Second, Kivitz argues that CIT consented to the surcharge by entering into the cash collateral order. That contention borders on the frivolous. The cash collateral order simply provided for a surcharge if the court ultimately ordered such a surcharge.[2]

Third, Kivitz argues that CIT consented to a surcharge by not objecting to the June 29, 1998 compensation order containing an authorization for a surcharge. In fact, CIT did object to that order by filing a joint emergency motion to vacate the order on July 9, 1998. That motion resulted in the entry of another compensation order on August 10, 1998, specifically vacating the grant of a surcharge.

Fourth, Kivitz' argument that CIT's consent to surcharge can be inferred from its consent to the post-petition financing order is contradicted by the very terms of that order.
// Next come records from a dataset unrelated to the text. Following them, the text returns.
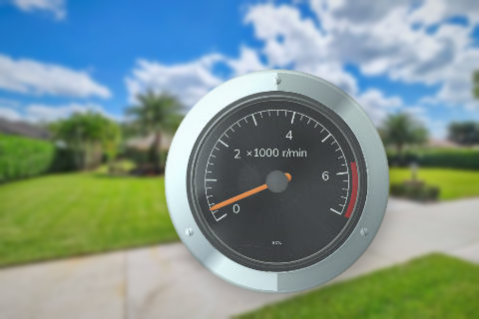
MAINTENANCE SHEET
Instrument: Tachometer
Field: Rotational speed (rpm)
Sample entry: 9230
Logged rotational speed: 300
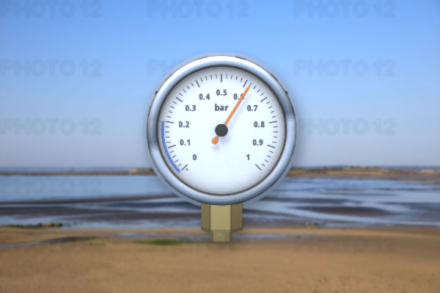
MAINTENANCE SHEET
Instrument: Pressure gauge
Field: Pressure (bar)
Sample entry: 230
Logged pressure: 0.62
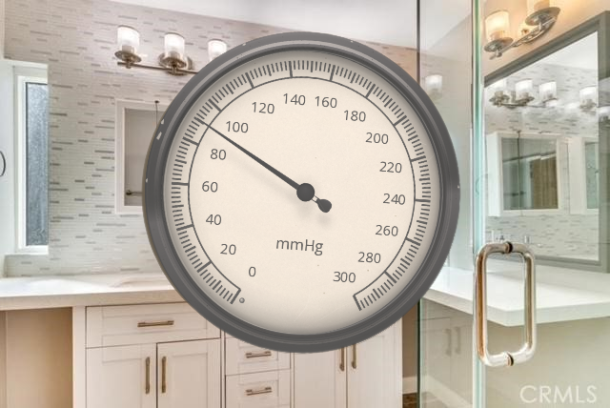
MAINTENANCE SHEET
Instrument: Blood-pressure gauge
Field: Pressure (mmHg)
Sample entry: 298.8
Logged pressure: 90
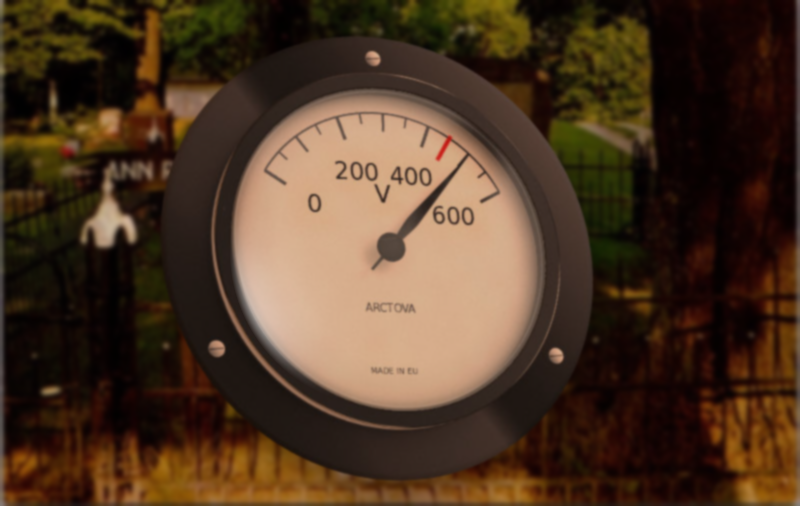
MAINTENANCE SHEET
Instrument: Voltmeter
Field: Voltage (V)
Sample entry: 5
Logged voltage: 500
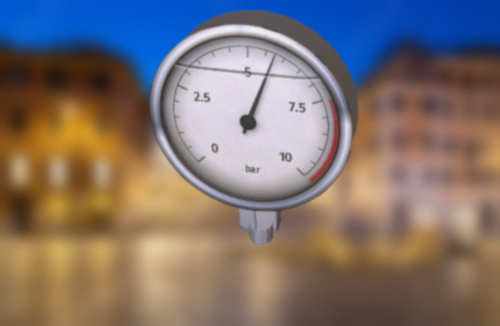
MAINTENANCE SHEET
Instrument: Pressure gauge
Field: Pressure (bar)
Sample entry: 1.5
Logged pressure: 5.75
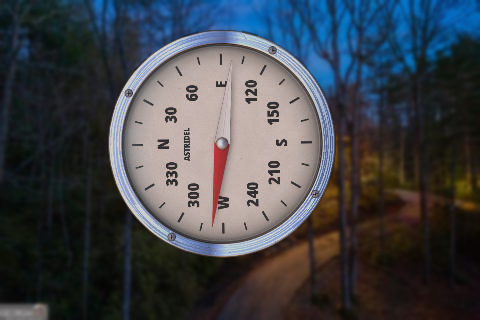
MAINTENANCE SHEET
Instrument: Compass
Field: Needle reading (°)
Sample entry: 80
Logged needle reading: 277.5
It requires CIT's prior written consent to a surcharge for priority claims and administrative expenses. CIT never provided such written consent.

Fifth, Kivitz' contention that an April 17, 1998 order maintaining the provisions of the cash collateral order constitutes a consent to a surcharge fails for the reason that, as stated above, the cash collateral order itself does not constitute a consent to a surcharge.
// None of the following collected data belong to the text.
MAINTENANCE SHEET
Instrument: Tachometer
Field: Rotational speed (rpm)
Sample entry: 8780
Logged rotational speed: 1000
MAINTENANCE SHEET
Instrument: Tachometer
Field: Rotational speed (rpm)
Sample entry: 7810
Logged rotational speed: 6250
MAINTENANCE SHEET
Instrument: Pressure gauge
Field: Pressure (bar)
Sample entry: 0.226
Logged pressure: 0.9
Finally, Kivitz' reliance on a compensation order entered on August 10, 1998, is misplaced since that order applies to $40,386.49 in compensation that was, in fact, paid to Kivitz and is not an issue in this case.[3]
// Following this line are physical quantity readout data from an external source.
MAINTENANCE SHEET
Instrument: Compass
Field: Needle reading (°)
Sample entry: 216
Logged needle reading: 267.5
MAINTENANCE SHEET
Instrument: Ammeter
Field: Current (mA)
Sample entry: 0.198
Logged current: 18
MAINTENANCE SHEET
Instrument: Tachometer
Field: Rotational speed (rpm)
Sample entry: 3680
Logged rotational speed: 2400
A separate order affirming the Bankruptcy Court's order is being entered herewith.

NOTES

[1] This appeal has been pending for almost a year. In light of the age of the case and the importance of avoiding further delay in decision, I will dispense with any discussion of the facts and assume that the reader of this opinion has a working knowledge of the governing rules and principles.

[2] The order did provide Kivitz with an equal priority for his fees and costs up to $50,000. However, Kivitz has previously recovered fees and costs in excess of $50,000.

[3] Although denying Kivitz a surcharge, the Bankruptcy Court did award him fees and expenses in the amount of $16,000. This award was somewhat less than that requested by Kivitz, and Kivitz has appealed that decision as well. As a practical matter, the issue appears to be mooted by the fact that I am affirming the Bankruptcy Court's order denying surcharge. In any event, the Bankruptcy Court, which had first-hand knowledge of the value of the services rendered by Kivitz, is in a far better position than is this court to determine the compensation to which he would be due. Kivitz has not demonstrated that the Bankruptcy Court abused its discretion in determining the amount of its award.